Years before I read it, Jason Schwartz’s 1998 collection A German Picturesque (Knopf) captured my imagination. It wasn’t just because I knew Schwartz as a favorite of legendary editor and teacher Gordon Lish, who published Schwartz’s first stories in his magazine The Quarterly, or because the title struck me as provocatively incongruous given that there wasn’t anything obviously Teutonic about Schwartz, whose author note described him as living in Pennsylvania (he has since decamped to Florida). More than anything, it was that it seemed possessed of the power to make anyone who tried to describe its contents sound completely insane. “The nouns will be the bones, the adjectives the cartilage or skin and the verbs will be the organs,” wrote The Los Angeles Times in a typically gnomic review, while Ben Marcus, not obviously insane, described Schwartz as being “unlike any writer on the planet . . . a master.” I was curious, if not outright incredulous: how was it possible for a single writer, a twentieth-century American “master” no less, to depart wholesale from the line of succession and influence that I understood literature—with its various avant-gardes, occasional norms, and buffet plate of styles—to comprise?

Schwartz’s second book, John the Posthumous, new from OR Books, confirms Schwartz as a writer with neither peer nor precedent, except perhaps in certain Puritan textbooks, diagnoses of medieval plagues, and Biblical glossolalia. Broken into three sections—“Hornbook,” “Housepost, Male Figure,” and “Adulterium”—John the Posthumous reads like a story that already befell its characters, disastrously, and what is left is to pore over the rooms, interrogating the objects and words as though they themselves were the guilty parties. Or perhaps these remains are the stories themselves.

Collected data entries
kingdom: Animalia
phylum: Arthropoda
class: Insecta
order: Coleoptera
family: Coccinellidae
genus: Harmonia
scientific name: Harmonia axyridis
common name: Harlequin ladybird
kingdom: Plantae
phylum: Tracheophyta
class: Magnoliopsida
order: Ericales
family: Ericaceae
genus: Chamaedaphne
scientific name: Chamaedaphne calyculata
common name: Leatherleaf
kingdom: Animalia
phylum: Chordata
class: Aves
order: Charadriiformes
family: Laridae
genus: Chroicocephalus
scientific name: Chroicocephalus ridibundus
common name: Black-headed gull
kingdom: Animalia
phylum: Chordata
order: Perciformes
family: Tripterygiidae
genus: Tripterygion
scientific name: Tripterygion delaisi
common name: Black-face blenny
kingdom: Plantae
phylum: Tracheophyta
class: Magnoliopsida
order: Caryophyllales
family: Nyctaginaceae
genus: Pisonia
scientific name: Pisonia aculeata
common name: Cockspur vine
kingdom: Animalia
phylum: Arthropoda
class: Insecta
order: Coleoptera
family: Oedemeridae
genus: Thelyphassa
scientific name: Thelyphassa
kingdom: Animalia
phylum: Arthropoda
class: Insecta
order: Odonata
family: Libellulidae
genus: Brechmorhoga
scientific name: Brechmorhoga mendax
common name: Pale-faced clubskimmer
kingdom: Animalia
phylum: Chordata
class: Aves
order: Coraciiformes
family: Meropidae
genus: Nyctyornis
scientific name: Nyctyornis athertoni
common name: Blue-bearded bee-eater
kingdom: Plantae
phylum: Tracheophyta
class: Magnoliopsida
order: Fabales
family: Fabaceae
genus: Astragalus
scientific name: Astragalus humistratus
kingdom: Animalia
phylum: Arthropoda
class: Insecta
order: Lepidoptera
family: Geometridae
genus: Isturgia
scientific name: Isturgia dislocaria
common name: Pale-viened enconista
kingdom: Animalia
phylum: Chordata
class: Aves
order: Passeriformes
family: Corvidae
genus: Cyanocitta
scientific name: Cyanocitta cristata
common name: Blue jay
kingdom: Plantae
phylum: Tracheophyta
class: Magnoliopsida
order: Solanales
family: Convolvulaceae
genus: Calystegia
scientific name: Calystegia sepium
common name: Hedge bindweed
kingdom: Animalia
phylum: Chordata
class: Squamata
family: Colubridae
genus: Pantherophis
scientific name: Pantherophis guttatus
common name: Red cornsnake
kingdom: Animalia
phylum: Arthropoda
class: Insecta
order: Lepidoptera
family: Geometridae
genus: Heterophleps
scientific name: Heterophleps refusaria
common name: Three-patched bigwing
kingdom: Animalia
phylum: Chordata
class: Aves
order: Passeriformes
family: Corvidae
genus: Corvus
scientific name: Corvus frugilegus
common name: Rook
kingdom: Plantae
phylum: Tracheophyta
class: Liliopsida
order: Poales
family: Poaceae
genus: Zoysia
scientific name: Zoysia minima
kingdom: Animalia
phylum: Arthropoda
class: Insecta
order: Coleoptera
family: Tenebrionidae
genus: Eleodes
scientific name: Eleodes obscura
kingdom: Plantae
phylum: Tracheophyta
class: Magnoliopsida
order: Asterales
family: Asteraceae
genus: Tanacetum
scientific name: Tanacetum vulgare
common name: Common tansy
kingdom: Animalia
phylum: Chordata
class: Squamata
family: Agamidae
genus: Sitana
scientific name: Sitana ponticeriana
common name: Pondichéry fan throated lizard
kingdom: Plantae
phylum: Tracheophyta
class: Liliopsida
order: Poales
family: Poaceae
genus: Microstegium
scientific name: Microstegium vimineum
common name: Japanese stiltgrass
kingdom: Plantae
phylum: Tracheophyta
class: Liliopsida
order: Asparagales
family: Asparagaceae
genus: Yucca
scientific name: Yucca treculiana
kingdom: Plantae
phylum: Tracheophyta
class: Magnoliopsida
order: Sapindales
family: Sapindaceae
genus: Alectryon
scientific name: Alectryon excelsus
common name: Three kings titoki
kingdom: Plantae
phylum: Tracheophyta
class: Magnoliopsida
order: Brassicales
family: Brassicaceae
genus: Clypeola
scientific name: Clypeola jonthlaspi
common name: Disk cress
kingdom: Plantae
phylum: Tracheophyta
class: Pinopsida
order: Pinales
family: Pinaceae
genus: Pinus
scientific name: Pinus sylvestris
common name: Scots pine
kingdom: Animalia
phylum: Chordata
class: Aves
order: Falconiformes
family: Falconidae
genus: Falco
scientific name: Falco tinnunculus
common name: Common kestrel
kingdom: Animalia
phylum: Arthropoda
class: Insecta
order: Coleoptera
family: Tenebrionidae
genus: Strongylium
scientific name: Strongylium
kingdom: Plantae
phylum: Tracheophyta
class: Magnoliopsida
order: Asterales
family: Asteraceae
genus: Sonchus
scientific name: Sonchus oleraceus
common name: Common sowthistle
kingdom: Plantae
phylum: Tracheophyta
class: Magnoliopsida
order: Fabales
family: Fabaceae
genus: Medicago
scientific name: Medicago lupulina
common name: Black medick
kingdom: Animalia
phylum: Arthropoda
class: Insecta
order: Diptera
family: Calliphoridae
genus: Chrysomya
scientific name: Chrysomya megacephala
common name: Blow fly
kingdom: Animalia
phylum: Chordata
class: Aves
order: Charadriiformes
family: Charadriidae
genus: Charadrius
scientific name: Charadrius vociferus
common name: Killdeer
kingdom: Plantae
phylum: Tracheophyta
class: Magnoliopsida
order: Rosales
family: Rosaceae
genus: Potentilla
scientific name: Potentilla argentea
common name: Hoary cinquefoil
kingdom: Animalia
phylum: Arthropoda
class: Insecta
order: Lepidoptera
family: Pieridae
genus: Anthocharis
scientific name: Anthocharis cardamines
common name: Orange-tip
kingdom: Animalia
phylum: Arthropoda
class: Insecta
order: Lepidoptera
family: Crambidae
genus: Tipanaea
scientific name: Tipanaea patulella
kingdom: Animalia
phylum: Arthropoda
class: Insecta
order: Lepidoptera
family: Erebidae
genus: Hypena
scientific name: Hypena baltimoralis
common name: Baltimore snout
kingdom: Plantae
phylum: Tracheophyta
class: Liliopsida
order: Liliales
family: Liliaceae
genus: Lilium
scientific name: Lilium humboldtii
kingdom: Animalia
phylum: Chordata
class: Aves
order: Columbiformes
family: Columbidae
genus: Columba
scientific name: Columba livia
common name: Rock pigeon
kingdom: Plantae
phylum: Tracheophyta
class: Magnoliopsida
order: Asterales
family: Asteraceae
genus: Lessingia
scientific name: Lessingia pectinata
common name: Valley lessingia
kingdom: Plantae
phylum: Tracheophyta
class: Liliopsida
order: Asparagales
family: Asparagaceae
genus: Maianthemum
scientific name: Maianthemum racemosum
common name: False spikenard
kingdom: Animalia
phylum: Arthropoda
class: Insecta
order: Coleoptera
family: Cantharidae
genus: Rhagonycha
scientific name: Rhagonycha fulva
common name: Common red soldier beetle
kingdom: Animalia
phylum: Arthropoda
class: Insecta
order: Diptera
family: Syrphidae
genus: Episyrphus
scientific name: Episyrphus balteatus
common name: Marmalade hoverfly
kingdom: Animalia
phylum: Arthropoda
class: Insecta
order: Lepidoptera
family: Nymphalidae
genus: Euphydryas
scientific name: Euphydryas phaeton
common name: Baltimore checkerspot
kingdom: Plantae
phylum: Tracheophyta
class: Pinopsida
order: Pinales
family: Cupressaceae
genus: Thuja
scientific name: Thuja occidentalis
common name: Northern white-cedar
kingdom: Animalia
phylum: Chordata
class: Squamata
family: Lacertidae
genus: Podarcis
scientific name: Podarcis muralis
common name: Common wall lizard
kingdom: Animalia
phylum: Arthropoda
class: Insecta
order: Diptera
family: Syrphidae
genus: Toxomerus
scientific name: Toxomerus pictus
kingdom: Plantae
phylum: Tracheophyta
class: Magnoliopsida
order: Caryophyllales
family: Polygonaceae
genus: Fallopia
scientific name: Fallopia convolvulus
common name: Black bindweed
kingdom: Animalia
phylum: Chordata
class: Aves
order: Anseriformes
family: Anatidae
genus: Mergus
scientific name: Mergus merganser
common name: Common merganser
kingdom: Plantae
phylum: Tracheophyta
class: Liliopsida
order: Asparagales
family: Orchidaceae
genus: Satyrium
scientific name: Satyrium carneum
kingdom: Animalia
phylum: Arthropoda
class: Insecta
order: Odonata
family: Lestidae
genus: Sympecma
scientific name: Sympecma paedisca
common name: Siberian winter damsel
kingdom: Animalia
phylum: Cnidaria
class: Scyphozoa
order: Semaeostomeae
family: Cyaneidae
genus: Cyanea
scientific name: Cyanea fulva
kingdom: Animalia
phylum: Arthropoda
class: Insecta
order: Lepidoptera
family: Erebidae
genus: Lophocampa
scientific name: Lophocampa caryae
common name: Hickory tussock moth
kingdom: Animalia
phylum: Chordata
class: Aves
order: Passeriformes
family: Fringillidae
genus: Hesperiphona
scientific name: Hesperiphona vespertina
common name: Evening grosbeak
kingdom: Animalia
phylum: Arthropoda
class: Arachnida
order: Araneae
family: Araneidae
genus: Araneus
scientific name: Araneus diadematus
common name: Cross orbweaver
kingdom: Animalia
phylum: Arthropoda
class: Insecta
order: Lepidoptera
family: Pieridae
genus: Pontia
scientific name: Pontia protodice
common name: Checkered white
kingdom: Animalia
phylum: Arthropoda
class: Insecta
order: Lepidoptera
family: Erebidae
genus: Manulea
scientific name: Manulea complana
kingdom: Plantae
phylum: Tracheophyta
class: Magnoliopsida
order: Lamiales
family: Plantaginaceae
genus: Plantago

Requirement 1
Answer these questions from the review passage on Jason Schwartz:
(a) In what year, and by which publisher, was A German Picturesque issued?
(b) In which magazine did Gordon Lish publish Schwartz's first stories?
(c) What are the three sections of John the Posthumous?
Requirement 2
Summarize the review passage on Jason Schwartz in two sentences.

Exercise output 1
(a) 1998, by Knopf.
(b) The Quarterly.
(c) "Hornbook," "Housepost, Male Figure," and "Adulterium."

Exercise output 2
The reviewer was intrigued by Schwartz's 1998 collection A German Picturesque years before reading it, mostly because it seemed to make anyone describing it sound insane, and wondered how a single writer could depart wholesale from literature's line of succession and influence. Schwartz's second book, John the Posthumous, from OR Books, confirms him as a writer with neither peer nor precedent, and its three sections read like a story that has already befallen its characters, with their rooms, objects and words examined as if they were the guilty parties.